Diaz, Kutcher balance out; Vegas misses jackpot

I expected Tom Vaughan’s What Happens in Vegas to be the typical fare of the famed “comedic” actors Cameron Diaz and Ashton Kutcher, but I was mostly wrong. The film was highly enjoyable. While Diaz remained annoying and Kutcher maintained his stupid-boy role, they were appealing characters, and the comedy was definitely there.

Joy McNally (Diaz) and Jack Fuller (Kutcher) meet in Vegas after their respective lives begin to unravel. After finding themselves booked in the same room at a Vegas hotel, they party together and wake up to find themselves married to each other. After deciding that they are completely incompatible, Jack uses Joy’s quarter to win $3 million in a slot machine.

Thus begins the struggle over the money and the main action of the film. In a hilarious cameo as the divorce court judge, Dennis Leary tells the two that they must remain married for six months in order to split the money.

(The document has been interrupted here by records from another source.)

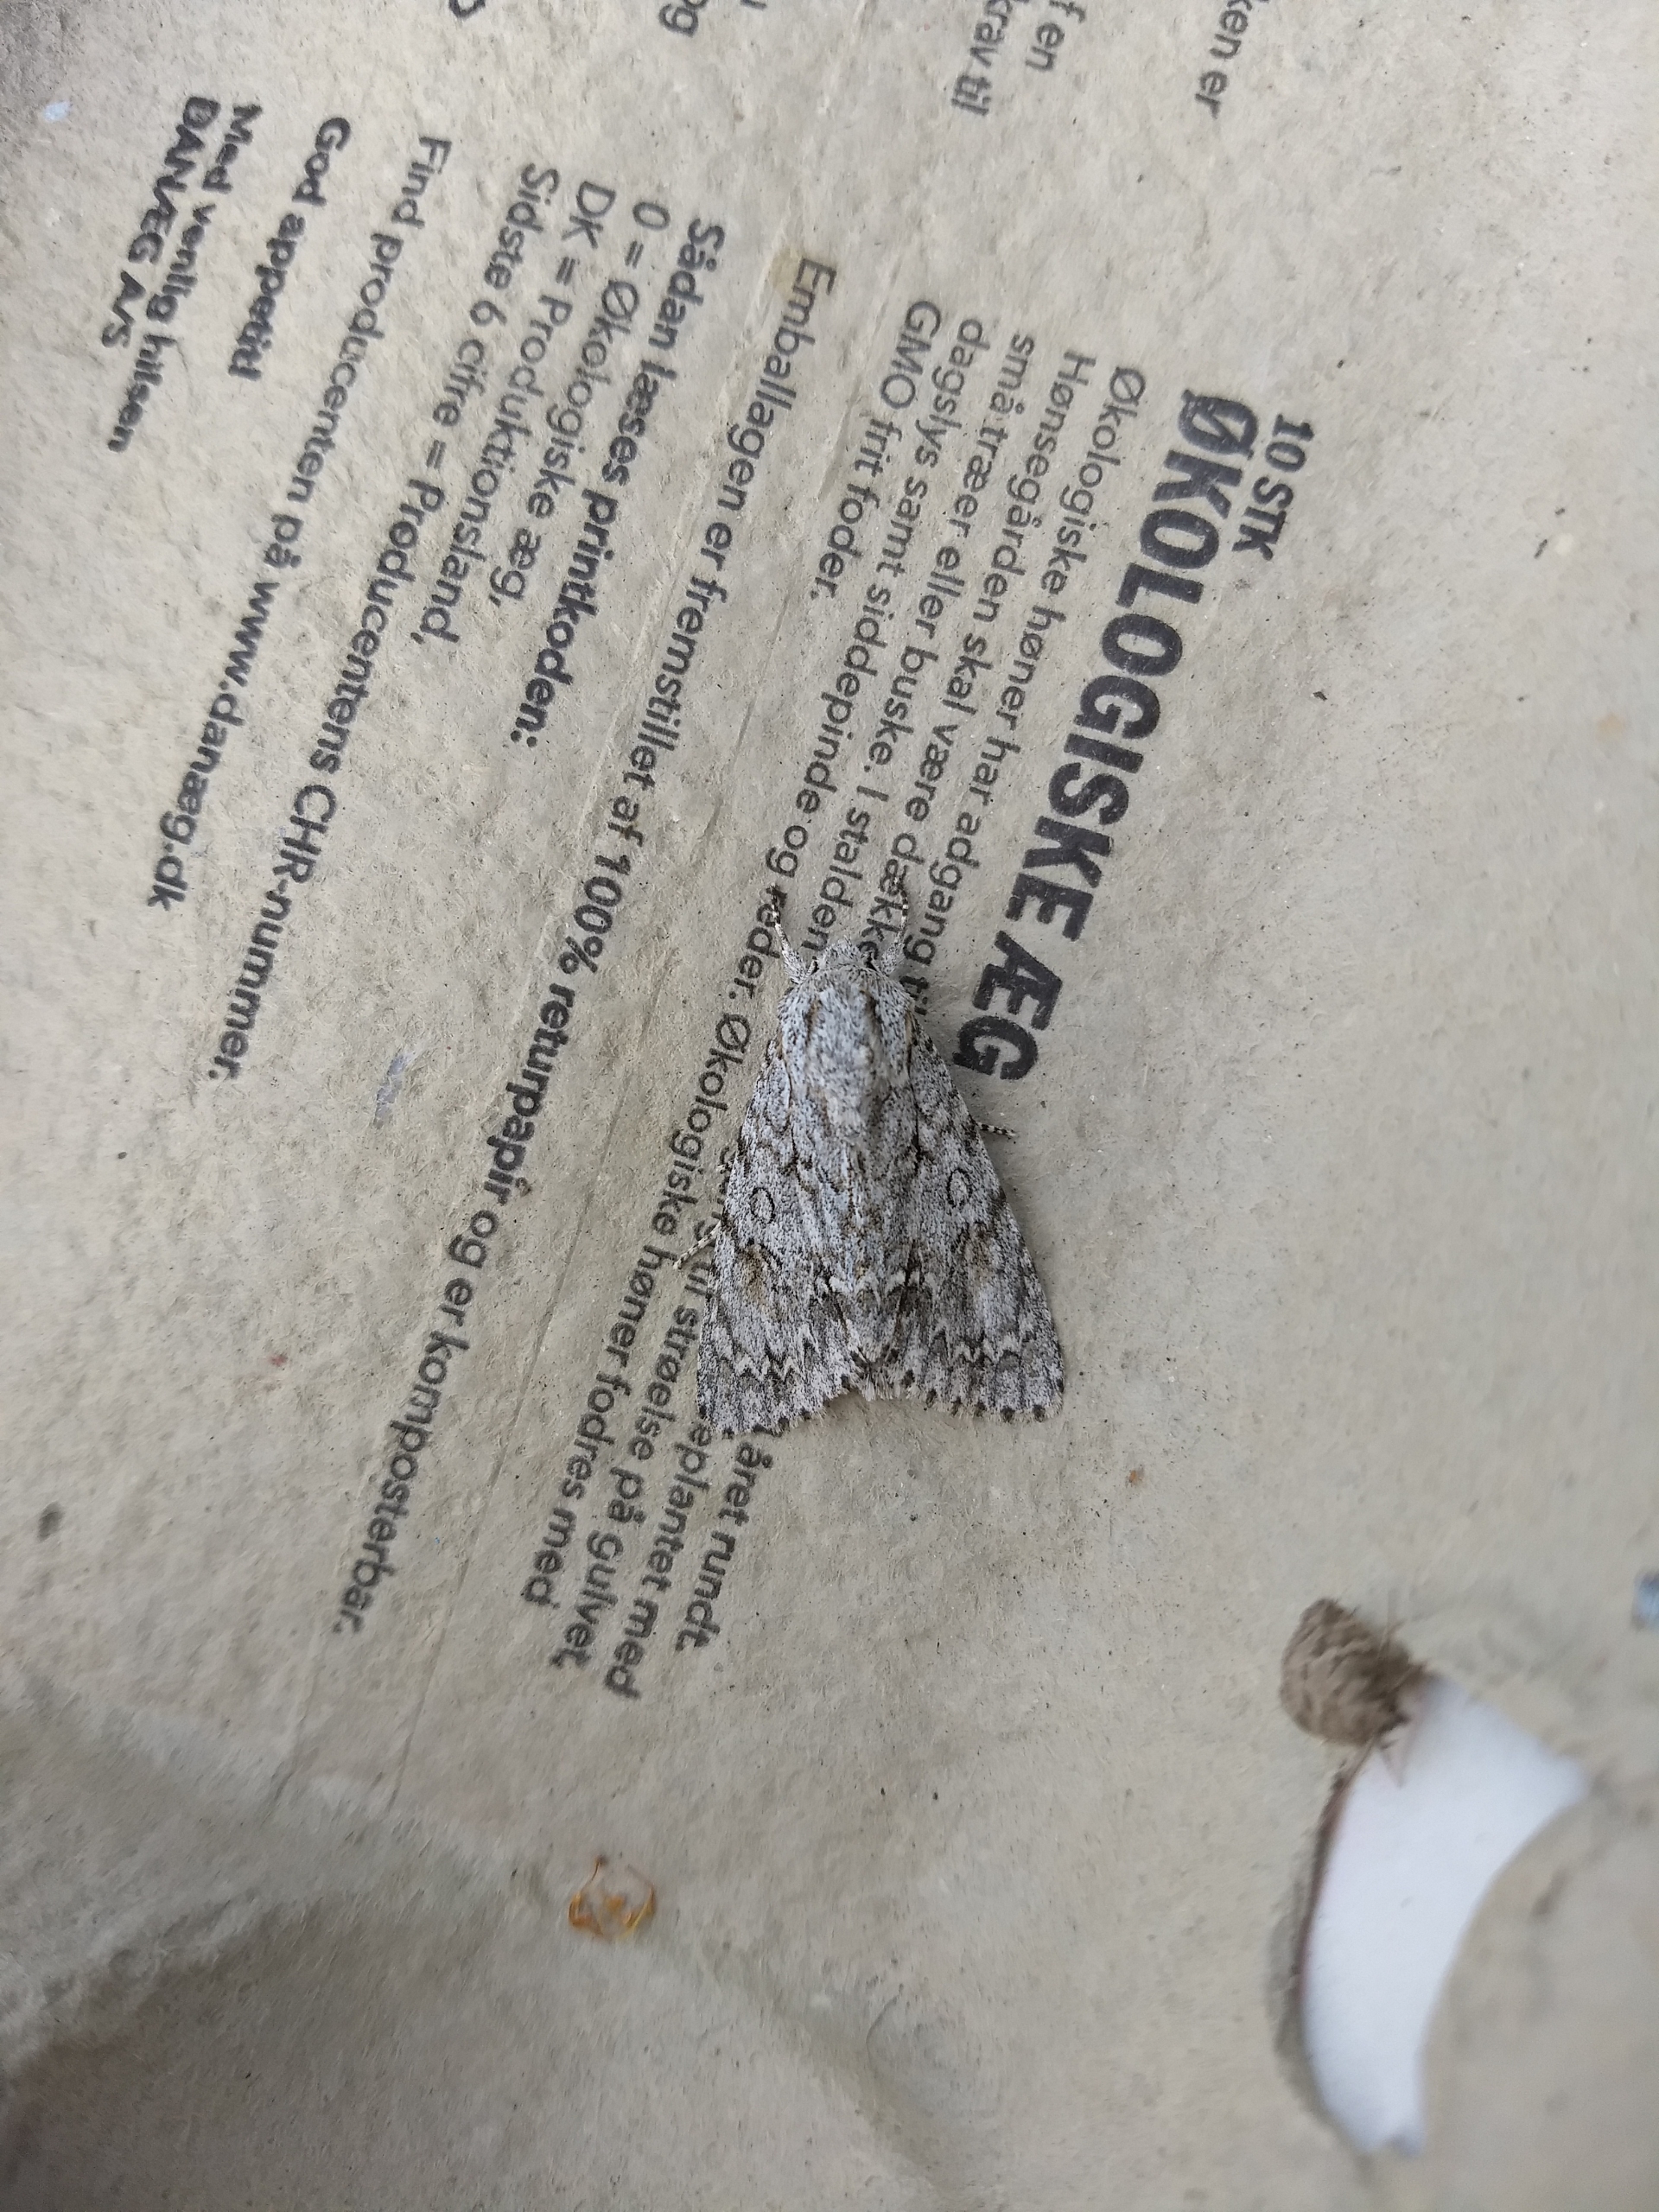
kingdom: Animalia
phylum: Arthropoda
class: Insecta
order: Lepidoptera
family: Noctuidae
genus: Acronicta
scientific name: Acronicta aceris
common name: Ahornugle
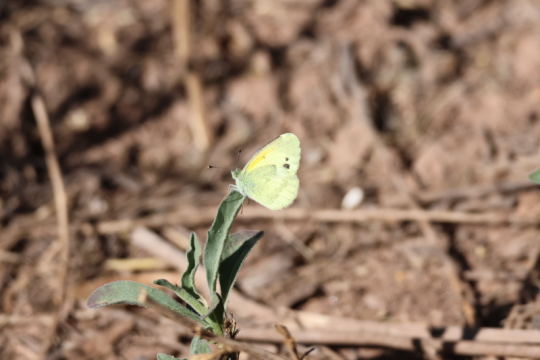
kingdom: Animalia
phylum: Arthropoda
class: Insecta
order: Lepidoptera
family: Pieridae
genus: Nathalis
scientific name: Nathalis iole
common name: Dainty Sulphur
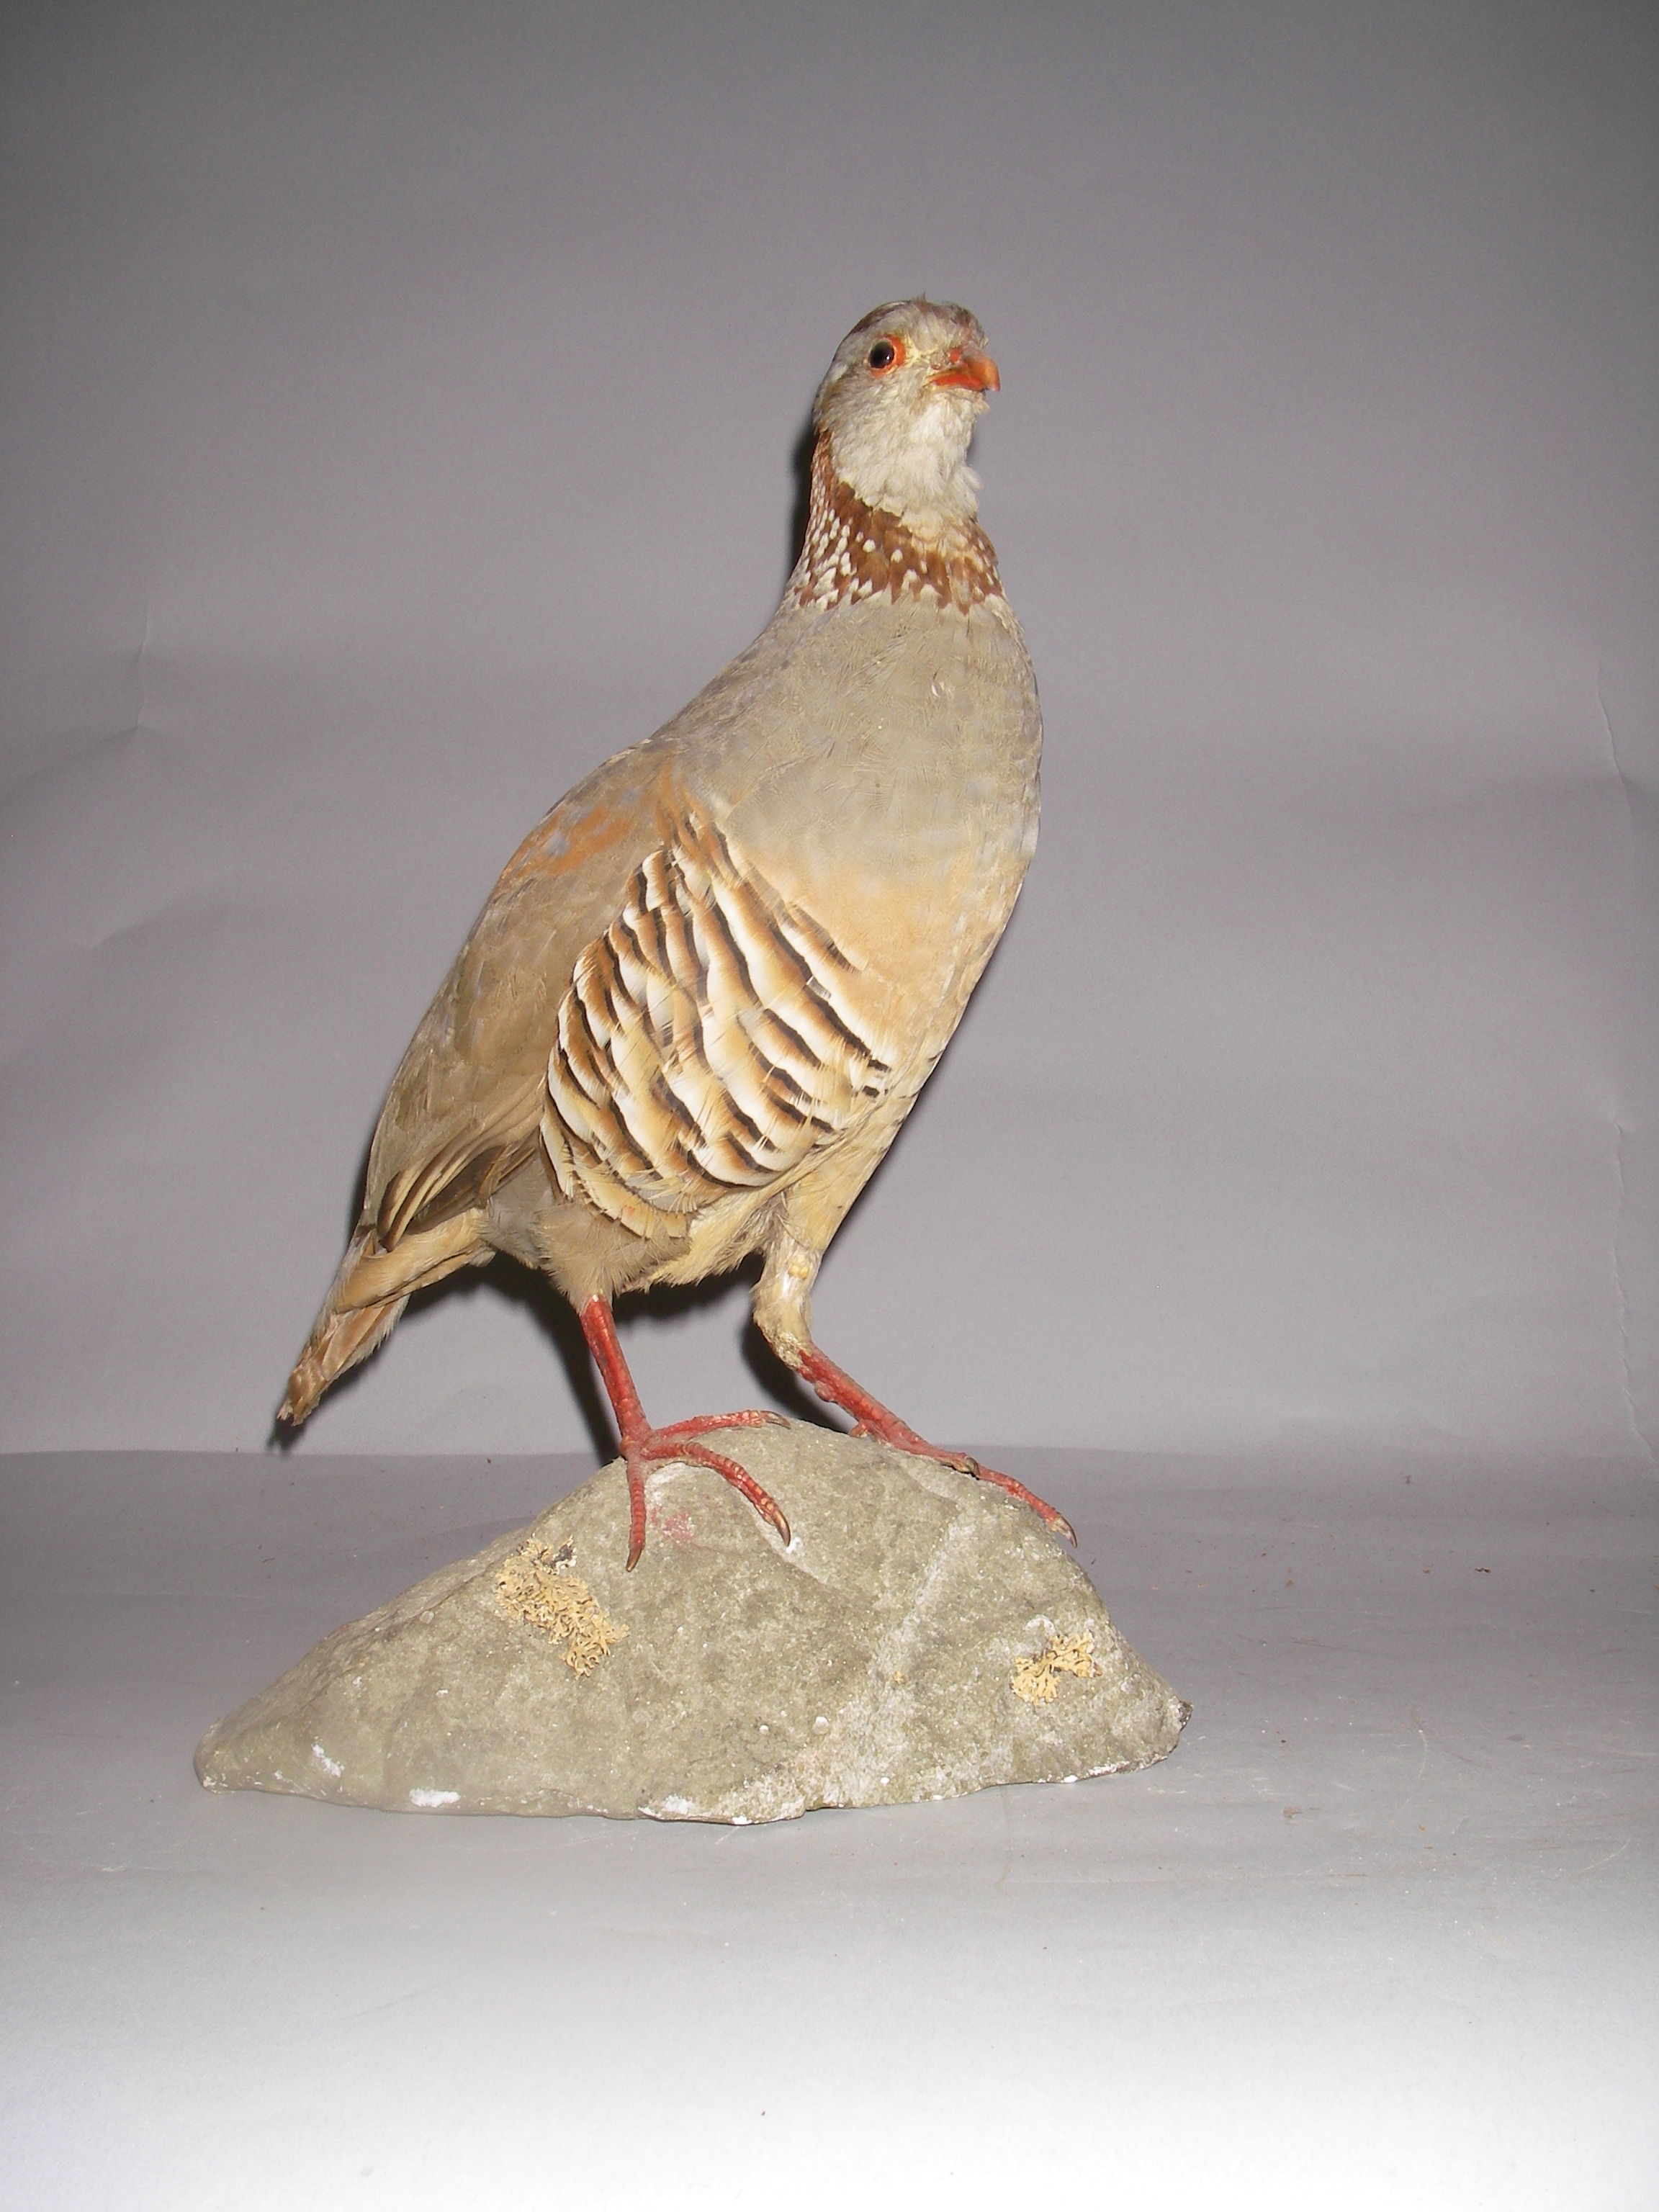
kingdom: Animalia
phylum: Chordata
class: Aves
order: Galliformes
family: Phasianidae
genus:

While both think that the money is rightfully theirs, plots are hatched to show that the other is a bad spouse and that the money should go to one person only.

Despite the plot’s lack of originality and the seeming reprisal of previous roles for both actors, there is a glimmer of hope in the way that the two interact. Kutcher somehow makes Diaz far less annoying, perhaps tempering her over-the-top acting with his own freak-out style. While Diaz usually comes across as too cutesy for her own good, the neurosis of her type-A character allows her to be more contained and watchable.

Vaughan apparently took great pains to ensure that Kutcher was the eye candy of the film. Frequently without his shirt, he looks every bit as toned as usual.

Unlike Kutcher’s bod, the cameos of the film are somewhat underwhelming. Though Leary is fabulous as the judge, Queen Latifah and Zach Galifianakis are underused and not given room to make strong comedic performances. Latifah, as the marriage counselor that Joy and Jack are ordered to see, is somber and stern in her role. She seems too straight for the film, and the audience knows that she could do better.

Galifianakis, a great stand-up comedian, tries to make his role bigger and more interesting than what is given to him. His slow, awkward brand of humor fits right in, and yet it seems as though he is underused.

In addition to Galifianakis’s cameo, keep an eye out for Treat Williams as Jack’s father. Williams doesn’t get enough play either, but he makes do with his role. Despite having some fantastic character actors, Vaughan doesn’t seem to know what to do with them, and they get lost in the fray of the “big-name” actors, Diaz and Kutcher.

Highlights include the bright skyline of Vegas and Lake Bell of Boston Legal fame. Bell is an accomplished actress, and her comedic timing definitely tops Diaz’s. As Joy’s best friend Tipper, she serves as comic relief when the film begins to get too sappy. And it does.

Vegas is a romantic comedy, and while this is most people’s least favorite genre, the film delays the inevitable romance between the lead characters until fairly late. This is both a saving grace and a major pitfall. The comedy lasts longer, yet when the two begin to fall in love (did I spoil something? Honestly, who’s surprised?), it feels sudden and fake.

All in all, the film is quite entertaining and fun to watch. Make sure to stay for the credits since they definitely make up for the sappy, romantic-comedy ending. It’s quality Kutcher and Diaz; take that as you will.